Descendants of James Reddy Clendon gathered at Clendon House in Rawene to mark the recent addition of the 3000-strong Clendon Papers to the UNESCO Memory of the World Aotearoa New Zealand Register. The Register entry officially identifies the collection as "an assemblage of recorded heritage of national significance".
The Associate Minister for Arts, Culture and Heritage, Hon Willow-Jean Prime, presented framed certificates of the inscription to representatives of the Clendon family.
Clendon was an early Northland trader, merchant, settler, farmer, government official and the first US consul in New Zealand. He was also a signatory to He Whakaputanga (the Declaration of Independence) in 1835 and Te Tiriti o Waitangi on February 6 1840, making history as one of the few Europeans to have his signature on both documents.
“The lives of missionaries in early New Zealand are well documented but the lives of early traders and merchants less so,” says Heritage New Zealand Pouhere Taonga Chief Executive Andrew Coleman. “Although documentation relating to traders like Maning, Webster and Mair exist for the early period of New Zealand history, it often doesn’t exist after this. By contrast, the wide range of material in the Clendon collection, and the fact that the items relate to the life of an early trading family prominent in the Bay of Islands and the Hokianga for over 140 years, makes this collection unique.”
Clendon’s second wife Jane Takotowi Cochrane – the daughter of Irish settler Dennis Brown Cochrane and his wife Taokotowi Te Whata, a woman of considerable influence and mana – is a significant presence in the papers, some of which provide evidence of her determination to clear the near-impossible debt left by Clendon following his death.
The fact that the collection exists at all is largely due to the care with which generations of Clendon descendants have ensured that items have been kept and documented. Today, the collection is held jointly by Auckland Libraries Ngā Pātaka Kōrero o Tāmaki Makaurau and Clendon House in Rawene, a historic property and Tohu Whenua cared for by Heritage New Zealand Pouhere Taonga.
“The Clendon Papers are closely linked to Clendon House with a good proportion of the collection still based there,” says Mr Coleman. “Not only has the Clendon family ensured that this valuable collection of papers and other items remains is available to us today, they also had a strong kaitiaki role with the house itself. The Clendon whānau have made an extraordinary contribution to the preservation of important aspects of New Zealand history and we as a country owe them a tremendous debt of thanks.”
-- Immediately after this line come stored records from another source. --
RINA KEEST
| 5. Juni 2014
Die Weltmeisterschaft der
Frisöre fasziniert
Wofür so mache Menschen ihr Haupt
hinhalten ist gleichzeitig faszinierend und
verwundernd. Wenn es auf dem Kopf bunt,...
Following Clendon’s death in 1872, the papers go on to reflect the family’s life in the developing bi-lingual, bi-racial society of the Hokianga, extending to 1972 when Clendon House in Rawene was purchased by the New Zealand Historic Places Trust, the predecessor of Heritage New Zealand Pouhere Taonga. The bulk of the papers cover from the 1840s to the 1940s with the collection totaling some 3000 items over the two locations. The papers include personal, business, and official correspondence and papers, letter books, registers, journals, memoir, ephemera, photographs and inscribed books.